**Exercise requirements**
Every line that contains the word "Datejust" is to be copied from the listing.

**Input data**

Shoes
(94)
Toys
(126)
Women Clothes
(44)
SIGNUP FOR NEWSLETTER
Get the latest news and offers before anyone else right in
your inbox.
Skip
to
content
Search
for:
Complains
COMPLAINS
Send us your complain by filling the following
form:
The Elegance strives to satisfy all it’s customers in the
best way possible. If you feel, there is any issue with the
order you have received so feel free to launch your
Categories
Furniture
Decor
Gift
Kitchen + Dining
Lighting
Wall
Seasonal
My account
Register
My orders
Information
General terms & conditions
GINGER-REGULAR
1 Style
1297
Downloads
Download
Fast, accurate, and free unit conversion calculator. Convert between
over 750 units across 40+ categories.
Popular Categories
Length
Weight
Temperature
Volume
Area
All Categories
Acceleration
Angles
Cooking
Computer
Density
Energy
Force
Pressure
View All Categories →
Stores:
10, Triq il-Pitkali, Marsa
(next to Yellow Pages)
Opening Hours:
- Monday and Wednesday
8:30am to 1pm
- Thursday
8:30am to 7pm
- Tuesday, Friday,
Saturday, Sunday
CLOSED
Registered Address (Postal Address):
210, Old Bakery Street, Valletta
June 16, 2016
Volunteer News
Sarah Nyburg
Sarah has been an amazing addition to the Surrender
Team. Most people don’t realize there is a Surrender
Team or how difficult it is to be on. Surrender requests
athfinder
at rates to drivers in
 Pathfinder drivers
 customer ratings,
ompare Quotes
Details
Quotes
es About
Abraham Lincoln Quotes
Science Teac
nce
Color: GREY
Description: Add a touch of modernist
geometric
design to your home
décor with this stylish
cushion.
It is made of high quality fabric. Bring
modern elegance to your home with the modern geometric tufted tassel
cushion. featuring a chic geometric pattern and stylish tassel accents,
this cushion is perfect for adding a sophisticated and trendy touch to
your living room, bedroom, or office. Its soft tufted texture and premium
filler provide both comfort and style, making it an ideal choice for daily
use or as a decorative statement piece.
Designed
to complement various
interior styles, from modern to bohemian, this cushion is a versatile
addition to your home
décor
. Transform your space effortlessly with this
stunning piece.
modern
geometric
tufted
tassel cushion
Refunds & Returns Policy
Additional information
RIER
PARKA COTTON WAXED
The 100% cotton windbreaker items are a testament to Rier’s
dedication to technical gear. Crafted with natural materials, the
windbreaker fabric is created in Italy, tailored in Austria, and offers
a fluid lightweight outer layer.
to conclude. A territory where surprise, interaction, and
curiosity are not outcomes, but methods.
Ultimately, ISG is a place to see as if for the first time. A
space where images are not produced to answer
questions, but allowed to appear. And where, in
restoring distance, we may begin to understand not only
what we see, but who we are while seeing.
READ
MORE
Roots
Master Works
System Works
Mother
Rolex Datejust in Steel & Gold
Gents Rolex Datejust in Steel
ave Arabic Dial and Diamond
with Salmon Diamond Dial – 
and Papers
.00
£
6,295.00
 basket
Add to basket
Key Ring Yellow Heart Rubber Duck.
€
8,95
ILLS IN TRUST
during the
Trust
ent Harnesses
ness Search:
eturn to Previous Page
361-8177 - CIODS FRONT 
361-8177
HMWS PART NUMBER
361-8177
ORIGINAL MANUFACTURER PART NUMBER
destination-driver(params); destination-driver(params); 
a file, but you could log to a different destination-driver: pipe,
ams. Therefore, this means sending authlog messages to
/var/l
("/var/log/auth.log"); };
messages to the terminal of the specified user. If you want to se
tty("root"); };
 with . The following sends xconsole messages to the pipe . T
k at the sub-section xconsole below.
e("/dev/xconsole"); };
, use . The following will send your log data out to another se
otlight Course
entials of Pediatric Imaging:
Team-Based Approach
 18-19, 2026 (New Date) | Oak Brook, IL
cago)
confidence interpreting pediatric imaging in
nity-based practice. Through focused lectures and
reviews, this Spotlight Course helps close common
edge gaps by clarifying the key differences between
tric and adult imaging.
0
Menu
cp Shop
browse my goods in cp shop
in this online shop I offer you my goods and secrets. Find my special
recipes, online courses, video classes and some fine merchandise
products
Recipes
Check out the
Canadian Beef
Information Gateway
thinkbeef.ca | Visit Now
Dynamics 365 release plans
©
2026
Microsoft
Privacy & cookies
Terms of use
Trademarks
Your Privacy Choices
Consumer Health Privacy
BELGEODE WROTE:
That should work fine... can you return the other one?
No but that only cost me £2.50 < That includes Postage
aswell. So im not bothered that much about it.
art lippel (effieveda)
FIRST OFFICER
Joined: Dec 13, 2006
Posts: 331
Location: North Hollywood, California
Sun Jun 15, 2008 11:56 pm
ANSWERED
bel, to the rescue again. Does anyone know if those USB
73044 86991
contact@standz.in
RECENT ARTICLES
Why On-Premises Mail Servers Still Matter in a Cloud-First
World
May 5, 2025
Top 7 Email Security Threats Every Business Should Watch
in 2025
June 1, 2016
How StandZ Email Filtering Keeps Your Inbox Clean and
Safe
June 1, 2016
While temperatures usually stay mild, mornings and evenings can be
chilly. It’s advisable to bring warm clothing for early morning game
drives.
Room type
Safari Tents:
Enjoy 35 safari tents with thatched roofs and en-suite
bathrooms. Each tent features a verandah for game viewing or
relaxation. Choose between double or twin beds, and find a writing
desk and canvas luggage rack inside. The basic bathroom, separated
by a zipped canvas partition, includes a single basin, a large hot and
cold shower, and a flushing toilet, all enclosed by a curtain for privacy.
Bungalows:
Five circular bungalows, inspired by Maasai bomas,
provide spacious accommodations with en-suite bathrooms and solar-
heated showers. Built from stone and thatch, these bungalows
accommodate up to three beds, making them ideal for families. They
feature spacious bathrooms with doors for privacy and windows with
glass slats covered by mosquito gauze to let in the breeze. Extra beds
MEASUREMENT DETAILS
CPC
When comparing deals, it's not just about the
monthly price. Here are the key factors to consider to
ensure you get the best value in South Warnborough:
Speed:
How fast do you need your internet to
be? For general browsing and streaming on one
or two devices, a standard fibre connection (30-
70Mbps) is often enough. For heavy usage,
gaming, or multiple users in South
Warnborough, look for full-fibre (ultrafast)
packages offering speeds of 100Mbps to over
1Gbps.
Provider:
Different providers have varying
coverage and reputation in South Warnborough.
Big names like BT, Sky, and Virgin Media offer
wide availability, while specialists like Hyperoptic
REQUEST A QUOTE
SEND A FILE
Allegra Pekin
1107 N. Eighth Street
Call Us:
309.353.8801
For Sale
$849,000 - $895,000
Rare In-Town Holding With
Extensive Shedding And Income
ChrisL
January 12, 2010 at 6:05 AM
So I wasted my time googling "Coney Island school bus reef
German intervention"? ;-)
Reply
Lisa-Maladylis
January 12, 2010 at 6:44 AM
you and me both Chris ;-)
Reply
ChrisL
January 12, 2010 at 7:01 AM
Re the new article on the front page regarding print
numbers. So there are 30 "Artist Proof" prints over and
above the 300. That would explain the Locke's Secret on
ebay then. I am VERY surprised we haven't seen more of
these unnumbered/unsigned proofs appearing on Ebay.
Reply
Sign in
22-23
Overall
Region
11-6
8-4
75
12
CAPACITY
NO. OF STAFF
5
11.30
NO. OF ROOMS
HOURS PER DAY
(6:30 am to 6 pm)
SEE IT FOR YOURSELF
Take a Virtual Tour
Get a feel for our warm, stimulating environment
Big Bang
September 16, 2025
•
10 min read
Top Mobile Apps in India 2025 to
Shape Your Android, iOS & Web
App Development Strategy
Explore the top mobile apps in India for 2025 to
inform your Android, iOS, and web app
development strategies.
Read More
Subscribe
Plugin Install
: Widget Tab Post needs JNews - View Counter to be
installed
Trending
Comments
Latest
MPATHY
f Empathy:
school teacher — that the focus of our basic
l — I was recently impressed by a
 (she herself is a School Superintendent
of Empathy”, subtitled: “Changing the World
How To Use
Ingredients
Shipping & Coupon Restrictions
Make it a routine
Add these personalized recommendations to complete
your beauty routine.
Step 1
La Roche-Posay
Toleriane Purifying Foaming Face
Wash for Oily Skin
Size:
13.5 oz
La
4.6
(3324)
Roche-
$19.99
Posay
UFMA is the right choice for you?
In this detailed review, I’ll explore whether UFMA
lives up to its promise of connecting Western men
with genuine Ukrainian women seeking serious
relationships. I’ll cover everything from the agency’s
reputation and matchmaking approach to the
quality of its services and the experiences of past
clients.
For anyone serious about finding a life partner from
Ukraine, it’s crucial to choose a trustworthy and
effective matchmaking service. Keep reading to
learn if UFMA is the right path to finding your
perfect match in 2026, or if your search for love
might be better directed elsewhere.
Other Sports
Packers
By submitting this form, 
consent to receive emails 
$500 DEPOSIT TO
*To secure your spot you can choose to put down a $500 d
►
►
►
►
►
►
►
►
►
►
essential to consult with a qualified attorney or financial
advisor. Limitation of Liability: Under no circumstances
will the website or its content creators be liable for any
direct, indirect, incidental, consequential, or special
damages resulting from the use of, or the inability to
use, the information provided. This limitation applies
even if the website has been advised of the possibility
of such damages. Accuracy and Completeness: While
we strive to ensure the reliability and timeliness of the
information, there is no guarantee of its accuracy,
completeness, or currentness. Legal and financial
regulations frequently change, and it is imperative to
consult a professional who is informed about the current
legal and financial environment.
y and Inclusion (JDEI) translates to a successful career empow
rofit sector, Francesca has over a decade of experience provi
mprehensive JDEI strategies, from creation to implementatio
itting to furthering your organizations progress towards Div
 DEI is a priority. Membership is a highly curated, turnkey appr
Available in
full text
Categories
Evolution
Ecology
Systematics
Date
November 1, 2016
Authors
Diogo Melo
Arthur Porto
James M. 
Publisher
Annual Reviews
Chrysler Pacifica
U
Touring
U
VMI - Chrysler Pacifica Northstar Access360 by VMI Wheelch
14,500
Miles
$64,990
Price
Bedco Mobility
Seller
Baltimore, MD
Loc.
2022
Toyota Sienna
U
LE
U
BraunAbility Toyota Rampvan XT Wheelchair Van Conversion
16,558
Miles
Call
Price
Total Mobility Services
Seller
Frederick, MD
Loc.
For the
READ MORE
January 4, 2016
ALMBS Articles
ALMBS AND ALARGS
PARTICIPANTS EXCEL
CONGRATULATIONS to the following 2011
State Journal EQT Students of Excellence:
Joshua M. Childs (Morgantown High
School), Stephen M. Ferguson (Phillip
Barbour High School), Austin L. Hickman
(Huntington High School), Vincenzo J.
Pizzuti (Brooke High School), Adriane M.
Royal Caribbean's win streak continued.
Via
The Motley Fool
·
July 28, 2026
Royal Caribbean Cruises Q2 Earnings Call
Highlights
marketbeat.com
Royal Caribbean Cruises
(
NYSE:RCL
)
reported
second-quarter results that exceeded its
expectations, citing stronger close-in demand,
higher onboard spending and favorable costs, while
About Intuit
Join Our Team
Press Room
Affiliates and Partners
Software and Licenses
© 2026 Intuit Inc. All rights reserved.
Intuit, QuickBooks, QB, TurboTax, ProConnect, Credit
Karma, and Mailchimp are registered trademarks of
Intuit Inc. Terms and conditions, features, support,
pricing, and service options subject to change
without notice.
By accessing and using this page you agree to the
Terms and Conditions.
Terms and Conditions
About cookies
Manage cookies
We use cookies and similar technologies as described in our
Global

**Response area**
Rolex Datejust in Steel & Gold
Gents Rolex Datejust in Steel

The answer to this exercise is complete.